Roberts et lui échangèrent un regard troublé, imaginant ce qui se passerait si Ambre et Wulfran venaient à quitter le navire pour s'installer sur la terre ferme. Et alors qu'ils en étaient au paroxysme de leur imagination, les deux intéressés firent leur apparition sur le pont, suivis des jumeaux et de Takashi.

« - C'est un hasard qu'ils arrivent ensemble, n'est-ce pas ? murmura Roberts.

- Simple coïncidence, confirma Korp sans en penser un traître mot.

- Je veux en avoir le cœur net, grogna Roberts.

- Et comment ? tu vas leur poser directement la question ? »

Korp était si intrigué qu'il en avait même oublié le vouvoiement d'usage qu'il tenait à son capitaine.

« - Cela me semble une excellente idée. »

Roberts ne laissa pas le temps à son second d'ajouter un mot ou un commencement d'objection et aboya.

« - Ambre ! Wulfran ! venez ici ! »

Les deux jeunes gens se regardèrent, surpris, se demandant ce qu'ils avaient bien pu faire. Ambre marmonna entre ses dents.

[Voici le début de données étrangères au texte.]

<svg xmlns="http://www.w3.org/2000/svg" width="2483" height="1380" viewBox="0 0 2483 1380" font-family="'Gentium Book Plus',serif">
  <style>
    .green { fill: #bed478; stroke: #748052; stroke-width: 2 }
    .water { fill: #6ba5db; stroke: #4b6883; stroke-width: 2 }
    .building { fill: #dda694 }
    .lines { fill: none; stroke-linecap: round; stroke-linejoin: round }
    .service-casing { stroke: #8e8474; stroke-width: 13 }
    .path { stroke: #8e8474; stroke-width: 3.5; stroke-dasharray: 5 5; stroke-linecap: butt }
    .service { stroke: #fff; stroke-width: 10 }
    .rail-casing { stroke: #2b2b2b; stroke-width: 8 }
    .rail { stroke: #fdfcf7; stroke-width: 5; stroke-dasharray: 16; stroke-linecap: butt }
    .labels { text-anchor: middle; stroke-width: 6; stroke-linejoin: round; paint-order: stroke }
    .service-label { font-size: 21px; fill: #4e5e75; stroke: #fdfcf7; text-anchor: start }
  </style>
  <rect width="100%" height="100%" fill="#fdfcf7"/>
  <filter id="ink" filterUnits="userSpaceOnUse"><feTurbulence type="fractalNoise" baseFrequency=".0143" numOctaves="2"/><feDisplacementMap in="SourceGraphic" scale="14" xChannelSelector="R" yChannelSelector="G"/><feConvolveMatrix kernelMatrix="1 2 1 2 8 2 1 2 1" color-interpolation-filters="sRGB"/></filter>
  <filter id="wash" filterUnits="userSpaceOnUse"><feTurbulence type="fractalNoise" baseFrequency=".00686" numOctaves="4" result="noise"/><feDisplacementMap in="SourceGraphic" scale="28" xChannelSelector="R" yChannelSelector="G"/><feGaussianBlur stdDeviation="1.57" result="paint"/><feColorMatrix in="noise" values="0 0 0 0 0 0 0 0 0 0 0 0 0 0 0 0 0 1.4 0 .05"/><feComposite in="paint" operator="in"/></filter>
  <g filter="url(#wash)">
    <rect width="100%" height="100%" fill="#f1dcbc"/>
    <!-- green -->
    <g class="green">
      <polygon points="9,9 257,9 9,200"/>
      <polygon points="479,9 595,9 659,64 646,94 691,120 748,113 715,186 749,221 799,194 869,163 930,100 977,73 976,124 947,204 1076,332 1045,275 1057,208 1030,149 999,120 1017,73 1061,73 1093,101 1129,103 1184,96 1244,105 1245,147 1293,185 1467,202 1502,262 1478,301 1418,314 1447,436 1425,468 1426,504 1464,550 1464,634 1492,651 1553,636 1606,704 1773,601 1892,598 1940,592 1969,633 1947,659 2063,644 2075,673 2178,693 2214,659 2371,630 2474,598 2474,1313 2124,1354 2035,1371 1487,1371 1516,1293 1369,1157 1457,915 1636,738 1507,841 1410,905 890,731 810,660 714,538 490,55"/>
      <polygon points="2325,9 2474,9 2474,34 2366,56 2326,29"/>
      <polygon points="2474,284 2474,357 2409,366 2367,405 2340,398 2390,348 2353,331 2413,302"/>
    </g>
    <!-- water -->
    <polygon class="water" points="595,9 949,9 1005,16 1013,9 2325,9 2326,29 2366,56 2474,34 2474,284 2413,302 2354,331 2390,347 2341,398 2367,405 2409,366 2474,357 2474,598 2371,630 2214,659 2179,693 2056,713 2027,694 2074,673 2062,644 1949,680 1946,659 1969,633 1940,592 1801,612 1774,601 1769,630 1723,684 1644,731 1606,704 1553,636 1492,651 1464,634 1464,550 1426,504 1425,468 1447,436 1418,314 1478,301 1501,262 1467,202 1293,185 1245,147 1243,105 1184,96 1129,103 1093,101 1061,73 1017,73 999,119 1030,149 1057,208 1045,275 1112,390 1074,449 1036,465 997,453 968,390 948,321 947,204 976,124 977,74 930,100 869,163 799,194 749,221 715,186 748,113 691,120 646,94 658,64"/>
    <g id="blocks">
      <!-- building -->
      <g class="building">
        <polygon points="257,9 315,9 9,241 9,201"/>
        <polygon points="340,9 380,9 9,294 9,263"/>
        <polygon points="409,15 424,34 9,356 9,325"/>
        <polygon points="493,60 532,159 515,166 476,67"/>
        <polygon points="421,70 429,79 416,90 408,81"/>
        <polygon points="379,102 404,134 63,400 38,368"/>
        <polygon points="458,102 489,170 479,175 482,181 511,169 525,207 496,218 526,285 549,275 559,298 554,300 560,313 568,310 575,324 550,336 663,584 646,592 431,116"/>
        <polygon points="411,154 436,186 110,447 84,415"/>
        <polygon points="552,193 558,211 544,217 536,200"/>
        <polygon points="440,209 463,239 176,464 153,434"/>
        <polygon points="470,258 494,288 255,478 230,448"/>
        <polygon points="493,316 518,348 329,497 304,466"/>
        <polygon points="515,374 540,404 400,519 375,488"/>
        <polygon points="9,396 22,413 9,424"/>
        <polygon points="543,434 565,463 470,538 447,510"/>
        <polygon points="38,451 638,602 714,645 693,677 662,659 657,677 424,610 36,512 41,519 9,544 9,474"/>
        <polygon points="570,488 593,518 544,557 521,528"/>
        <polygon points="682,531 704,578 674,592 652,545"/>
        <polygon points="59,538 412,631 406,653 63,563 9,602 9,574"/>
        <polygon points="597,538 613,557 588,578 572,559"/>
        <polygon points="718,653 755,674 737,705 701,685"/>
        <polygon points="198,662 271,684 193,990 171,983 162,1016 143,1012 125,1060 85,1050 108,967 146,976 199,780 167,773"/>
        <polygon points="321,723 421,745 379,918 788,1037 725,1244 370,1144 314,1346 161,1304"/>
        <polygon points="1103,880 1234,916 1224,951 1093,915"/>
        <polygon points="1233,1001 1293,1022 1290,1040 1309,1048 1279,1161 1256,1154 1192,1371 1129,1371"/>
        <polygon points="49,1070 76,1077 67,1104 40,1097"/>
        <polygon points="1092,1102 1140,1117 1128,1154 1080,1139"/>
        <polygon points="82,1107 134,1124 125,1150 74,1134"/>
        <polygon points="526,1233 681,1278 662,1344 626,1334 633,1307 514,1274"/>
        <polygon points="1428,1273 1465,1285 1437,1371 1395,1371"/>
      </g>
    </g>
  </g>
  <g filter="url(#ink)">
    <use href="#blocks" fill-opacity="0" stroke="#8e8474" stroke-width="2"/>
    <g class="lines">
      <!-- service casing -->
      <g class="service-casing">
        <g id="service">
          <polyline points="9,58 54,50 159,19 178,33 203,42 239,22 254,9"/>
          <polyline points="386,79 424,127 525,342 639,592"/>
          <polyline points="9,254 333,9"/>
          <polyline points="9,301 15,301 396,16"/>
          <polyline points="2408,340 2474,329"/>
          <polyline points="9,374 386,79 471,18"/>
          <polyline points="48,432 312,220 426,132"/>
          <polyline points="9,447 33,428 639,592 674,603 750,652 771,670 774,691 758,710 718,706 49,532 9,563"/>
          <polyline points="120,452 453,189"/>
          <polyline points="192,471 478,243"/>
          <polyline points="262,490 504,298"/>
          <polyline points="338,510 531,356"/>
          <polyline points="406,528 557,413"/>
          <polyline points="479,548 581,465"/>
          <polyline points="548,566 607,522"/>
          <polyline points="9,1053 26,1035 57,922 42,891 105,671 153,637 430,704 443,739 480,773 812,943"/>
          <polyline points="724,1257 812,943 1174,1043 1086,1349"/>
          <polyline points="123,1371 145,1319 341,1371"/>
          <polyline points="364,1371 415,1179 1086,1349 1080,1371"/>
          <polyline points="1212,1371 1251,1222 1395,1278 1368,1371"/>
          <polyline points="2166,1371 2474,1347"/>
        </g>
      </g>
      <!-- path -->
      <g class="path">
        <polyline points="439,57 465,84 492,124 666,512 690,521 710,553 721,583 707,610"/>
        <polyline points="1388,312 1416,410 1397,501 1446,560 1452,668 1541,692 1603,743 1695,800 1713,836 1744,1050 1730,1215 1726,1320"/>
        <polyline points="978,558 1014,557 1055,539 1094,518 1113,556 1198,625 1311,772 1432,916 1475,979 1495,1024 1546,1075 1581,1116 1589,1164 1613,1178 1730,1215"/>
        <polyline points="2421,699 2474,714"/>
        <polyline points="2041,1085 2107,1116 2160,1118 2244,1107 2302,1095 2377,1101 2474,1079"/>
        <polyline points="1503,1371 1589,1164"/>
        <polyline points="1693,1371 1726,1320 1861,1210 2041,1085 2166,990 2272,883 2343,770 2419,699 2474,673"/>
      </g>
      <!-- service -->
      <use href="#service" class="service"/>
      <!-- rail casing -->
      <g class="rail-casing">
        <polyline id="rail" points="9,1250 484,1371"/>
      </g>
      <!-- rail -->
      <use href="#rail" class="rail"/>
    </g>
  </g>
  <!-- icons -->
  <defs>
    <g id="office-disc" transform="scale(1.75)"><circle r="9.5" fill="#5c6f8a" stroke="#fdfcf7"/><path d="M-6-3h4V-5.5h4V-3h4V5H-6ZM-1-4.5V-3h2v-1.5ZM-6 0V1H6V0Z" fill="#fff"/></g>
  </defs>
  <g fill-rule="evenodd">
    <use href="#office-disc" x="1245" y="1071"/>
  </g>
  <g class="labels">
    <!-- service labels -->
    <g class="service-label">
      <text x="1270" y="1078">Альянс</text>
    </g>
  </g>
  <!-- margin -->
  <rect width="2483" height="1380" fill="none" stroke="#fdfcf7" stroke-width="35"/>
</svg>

« - Qu'est-ce que t'as encore fait ?

- Je te retourne la question. »

Ils échangèrent un regard lourd de haine et se rendirent jusqu'au gaillard d'arrière, sans cesser de se jeter des regards noirs. Voyant cet échange de civilités silencieuses, Korp émit soudain son scepticisme.

« - Finalement, soit ils jouent très bien la comédie, soit ils se détestent toujours autant.

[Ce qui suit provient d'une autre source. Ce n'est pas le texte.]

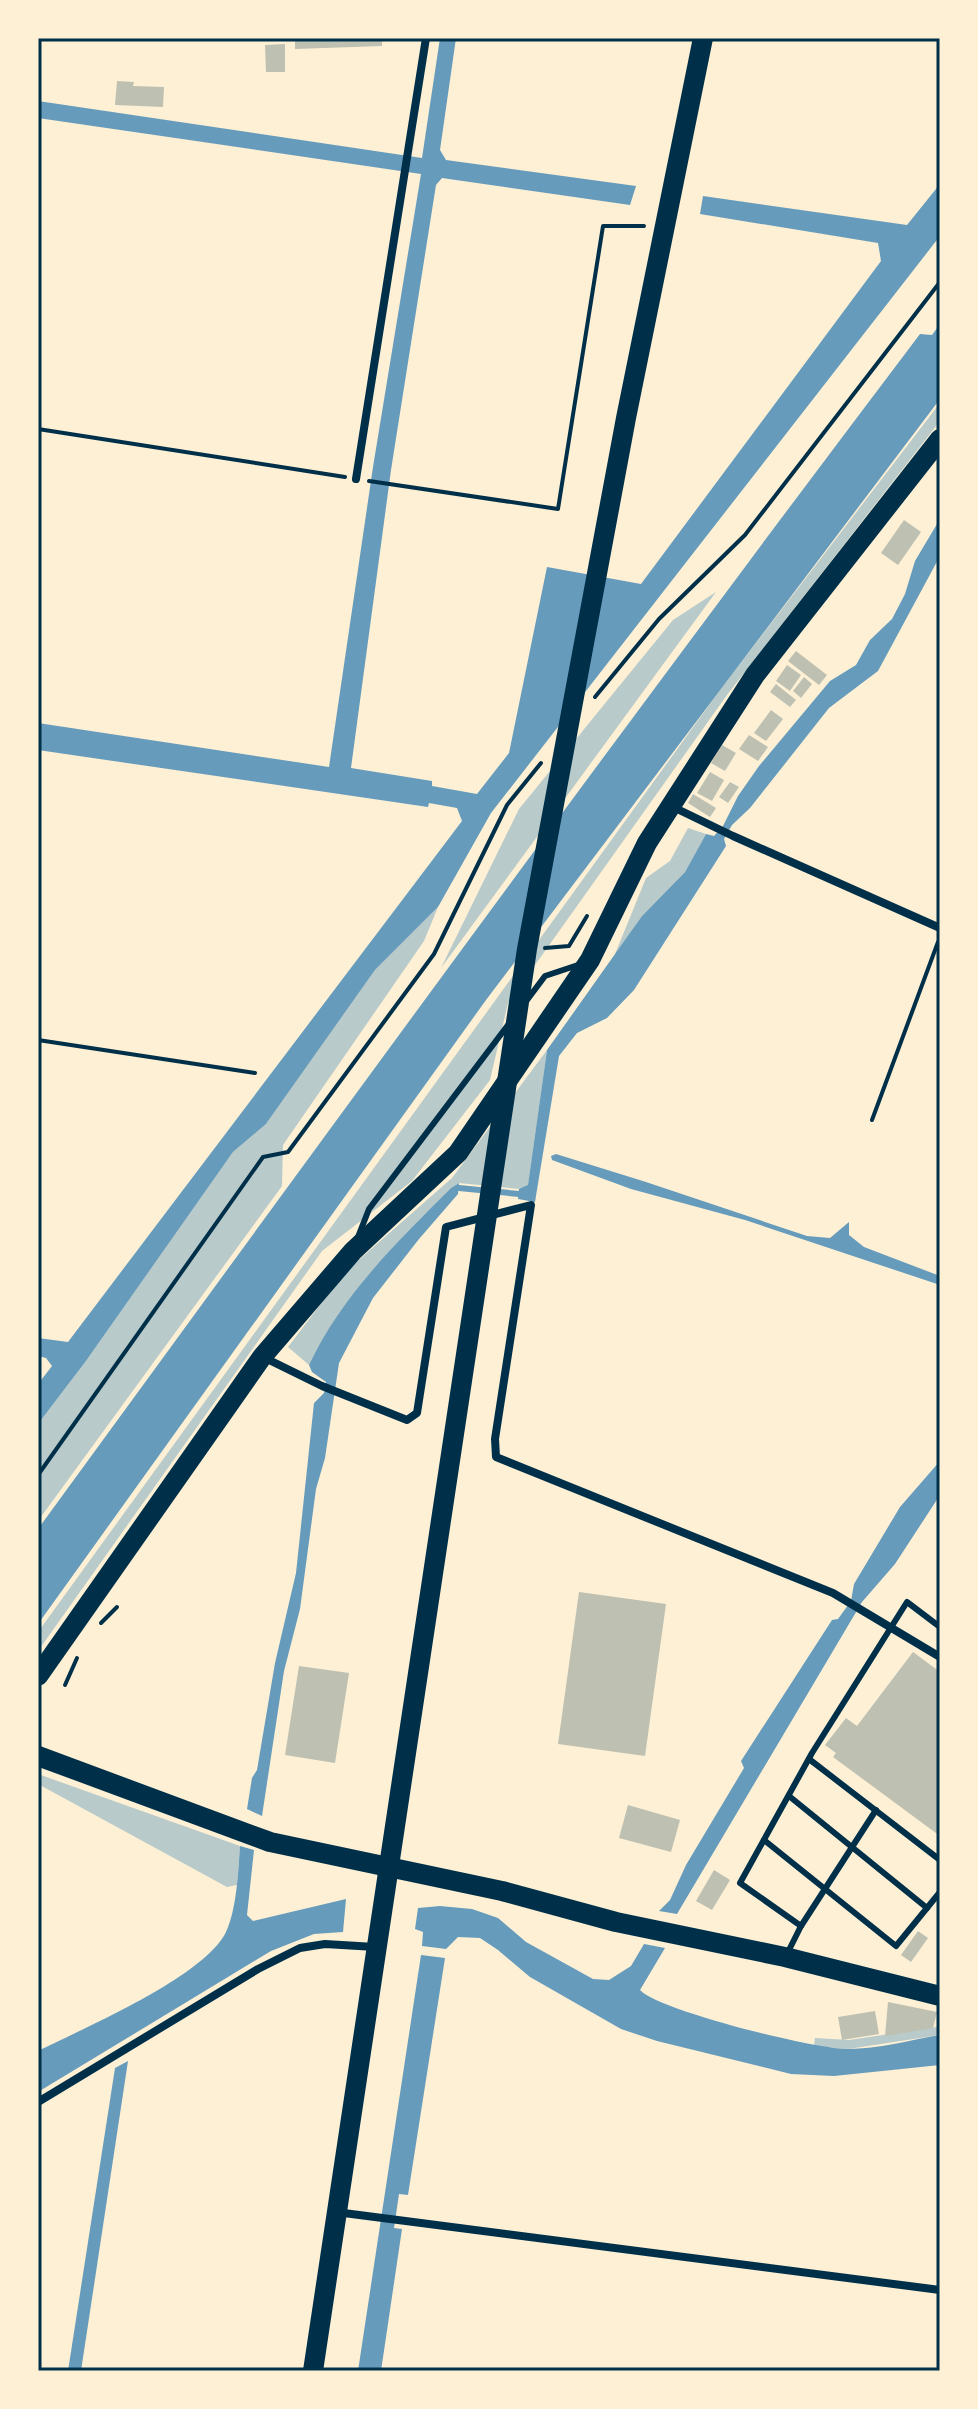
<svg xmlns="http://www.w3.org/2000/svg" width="978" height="2409" font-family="Georgia,serif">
<rect width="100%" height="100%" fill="#fdf0d5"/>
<g fill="#b9caca">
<path d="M940,403V421L727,695L508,1003L490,1080L412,1181L322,1251L38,1651V1632L720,690Z"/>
<path d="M716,592L441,968L519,809L673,620Z"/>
<path d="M688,828L706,834L685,872L642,916L613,959L646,878L670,861Z"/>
<path d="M438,907L424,941L283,1145L282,1186L38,1521V1424L86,1361L233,1152L266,1124L375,970Z"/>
<path d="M547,1050L528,1186L519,1189L459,1183L451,1188C397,1242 343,1295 309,1365L288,1347L345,1272L452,1178Z"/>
<path d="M38,1774L240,1846L237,1885L227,1887L38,1784Z"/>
<path d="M940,2024V2035L848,2049L814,2046L815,2038L849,2040L937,2027Z"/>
</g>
<g fill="#669bbc">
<path d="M440,38H456L440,150L446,160L636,186L630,205L442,178L436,185L391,470L351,768L432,781V786L477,794L509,753L547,567L641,584L881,261L878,243L700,214L703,196L907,225L940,184V236L491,813L438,907L375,970L266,1124L233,1152L86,1361L38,1424V1384L52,1366L46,1358L38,1356V1338L68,1342L462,821L457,808L429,803L428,807L38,750V723L329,767L373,467L421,174L38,118V101L422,158Z"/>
<path d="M940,324V399L486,1000L38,1624V1529C330,1129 621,729 920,334L932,335Z"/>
<path d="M940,519V556L878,671L829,708L750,808L732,825L724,839L726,846L634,990L607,1018L577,1033L559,1056L535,1202L518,1199L519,1189L528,1185L547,1050L642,916L685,872L706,834L714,836L723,826L738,796L759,766L830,681L856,665L870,640L892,619L905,594L915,561Z"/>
<path d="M556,1154L646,1182L807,1236L830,1238L849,1222V1235L864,1247L940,1276V1285L745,1220L631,1189L552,1160L551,1156Z"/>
<path d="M459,1183L458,1194L419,1239L373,1298L339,1363L325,1458L316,1489L300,1609L284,1671L262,1816L247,1809L252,1778L257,1770L275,1663L296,1573L314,1403L324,1393L326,1382L312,1372L309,1365C342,1295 397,1242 451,1188Z"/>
<path d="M940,1461V1495L895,1564L862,1602L677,1914L659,1911L670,1900L686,1865L744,1768L741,1761L832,1620L838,1619L851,1601L854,1584L900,1507Z"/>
<path d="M240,1846L254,1850L247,1915L253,1921L346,1899L343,1932L314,1934L271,1951L38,2092V2051C84,2028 204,1977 226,1932C237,1908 238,1873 240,1846Z"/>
<path d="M440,1906L472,1909L498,1918L526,1942L593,1979L609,1980L631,1966L644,1944L665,1948L640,1990C657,2010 817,2050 848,2049C878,2049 910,2040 940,2035V2065L834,2076L791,2074L657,2041L621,2029L530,1977L498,1950L480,1938L458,1937L446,1949L422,1946L423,1932L415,1929L418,1908Z"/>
<path d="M421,1955L445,1958L408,2195L399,2194L394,2228L402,2229L381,2371H358Z"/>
<path d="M128,2061L81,2371H68L115,2068Z"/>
</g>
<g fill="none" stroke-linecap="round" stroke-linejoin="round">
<path stroke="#669bbc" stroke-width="6" d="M459,1188L519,1194"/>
</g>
<g fill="#bec0b2">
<path d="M295,38H382V46L295,49Z"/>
<path d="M285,44V72H266L265,45Z"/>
<path d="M117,81L134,82L133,86L164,87L163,107L115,105Z"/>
<path d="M904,520L921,532L898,565L881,553Z"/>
<path d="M796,651L827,675L819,685L788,661Z"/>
<path d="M787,665L801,675L790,691L776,681Z"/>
<path d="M804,677L812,684L801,698L793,691Z"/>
<path d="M776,684L796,700L790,707L770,692Z"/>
<path d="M771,710L783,719L766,741L754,733Z"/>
<path d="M749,735L768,747L758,761L739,749Z"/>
<path d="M722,745L736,753L725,771L711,763Z"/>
<path d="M710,772L724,780L712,801L697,793Z"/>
<path d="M730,782L739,787L728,803L719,797Z"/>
<path d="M693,794L716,808L710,817L688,803Z"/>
<path d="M579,1592L666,1604L645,1756L558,1744Z"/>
<path d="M913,1652L940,1672V1836L833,1757L836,1753L825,1745L846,1718L857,1726Z"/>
<path d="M299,1666L349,1673L335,1763L285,1755Z"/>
<path d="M628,1805L680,1820L671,1852L619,1838Z"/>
<path d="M714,1870L730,1880L712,1910L696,1901Z"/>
<path d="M918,1931L928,1938L911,1962L901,1955Z"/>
<path d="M888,2002L937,2012L933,2028L885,2036Z"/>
<path d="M875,2011L879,2034L842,2040L838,2017Z"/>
</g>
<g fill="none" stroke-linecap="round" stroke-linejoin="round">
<g stroke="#003049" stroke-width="4">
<path d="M38,429L345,477"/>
<path d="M369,481L558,509L603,226H644"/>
<path d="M595,697L659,619L745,535L940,282"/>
<path d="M545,948L569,946L587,916"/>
<path d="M38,1040L255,1073"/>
<path d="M872,1120L938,942"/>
<path d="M38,1475L263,1157L288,1152L434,954L507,805L541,763"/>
<path d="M101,1623L117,1607"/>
<path d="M65,1685L77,1658"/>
</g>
<g stroke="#003049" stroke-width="6">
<path d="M527,1000L545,976L578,965"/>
<path d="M358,1237L369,1209L508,1025"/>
<path d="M809,1759L940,1860"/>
<path d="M789,1796L927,1908"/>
<path d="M764,1840L896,1946L940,1892"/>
<path d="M801,1926L740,1883L812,1753L907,1602L940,1627"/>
<path d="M787,1954L801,1926L876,1810"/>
</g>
<g stroke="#003049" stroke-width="8">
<path d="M356,479L426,38"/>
<path d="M671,806L733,836L940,928"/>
<path d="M263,1357L322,1386L407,1420L417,1413L446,1227L531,1205L495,1439L496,1457L833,1593L940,1657"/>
<path d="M38,2102L258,1969L300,1948L325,1944L375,1947"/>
<path d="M336,2212L940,2290"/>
</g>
<g stroke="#003049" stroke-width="20">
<path d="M38,1676L262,1357L353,1251L458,1153L590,960L647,843L755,675L940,439"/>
<path d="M38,1756L270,1842L502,1891L616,1922L785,1957L940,1996"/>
<path d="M313,2371L527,949L626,418L703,38"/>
</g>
</g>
<rect width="978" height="2409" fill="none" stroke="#fdf0d5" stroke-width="80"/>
<rect x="40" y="40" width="898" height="2329" fill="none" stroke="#003049" stroke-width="3"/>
</svg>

- Tu ne vas pas me croire, mais j'aimerais que ce soit la deuxième solution, » répondit Roberts.

Ambre et Wulfran arrivèrent devant leur capitaine et s'arrêtèrent devant lui, les bras croisés dans le dos, attendant ses ordres. Roberts prit une profonde inspiration avant de commencer.

« - Alors… comme ça vous… hem. »

Les deux ennemis échangèrent un coup d'œil interrogatif puis reportèrent leur attention sur Roberts.

« - Est-ce que vous envisageriez d'arrêter la piraterie pour fonder une famille ? »

Ambre et Wulfran ouvrirent des yeux ronds comme des billes, clignèrent deux fois des paupières comme un hibou puis se regardèrent sans comprendre. Puis finalement Ambre répondit d'une voix hésitante.

« - Bah… j'dois dire que j'en sais rien. Je me vois mal me mettre à élever des bambins… et rester à terre. Peut-être un jour mais… »

Visiblement, elle n'avait pas saisi l'allusion de Roberts mais seulement pris la question dans un sens plus large : fonder une famille avec Wulfran ne lui aurait même pas traversé l'esprit.

De même, Wulfran n'avait pas vu où son père voulait en venir exactement. Il se contenta d'afficher un sourire narquois et poussa un grognement méprisant à l'adresse de la jeune fille. Celle-ci lui répondit d'un regard noir.

« - Mais je dois dire que je vois parfaitement Wuwu en fermier… dit-elle avec un sourire mauvais.

- Wuwu ? répéta Roberts, surpris d'entendre Ambre appeler son fils par un surnom qui pourrait passer pour affectif si l'on a l'esprit affaibli.

- Ne m'appelle pas comme ça, Ambrichounette, » répliqua le ténébreux jeune homme à charge de revanche.

Ambre fit la moue en entendant ce surnom honni.

Korp regardait tour à tour le garçon et la jeune fille, ne sachant vraiment plus quoi penser. Roberts avait l'air tout aussi perdu mais il persévéra néanmoins.

« - Nan mais… ça va bien vous arriver non ?

- Non, répondit Wulfran, catégorique. Je refuse d'avoir une descendance. Et surtout de m'en occuper. J'aime pas les gosses.

- Admettons, fit Roberts, agacé, mais si elle tombe enceinte, que feras-tu ?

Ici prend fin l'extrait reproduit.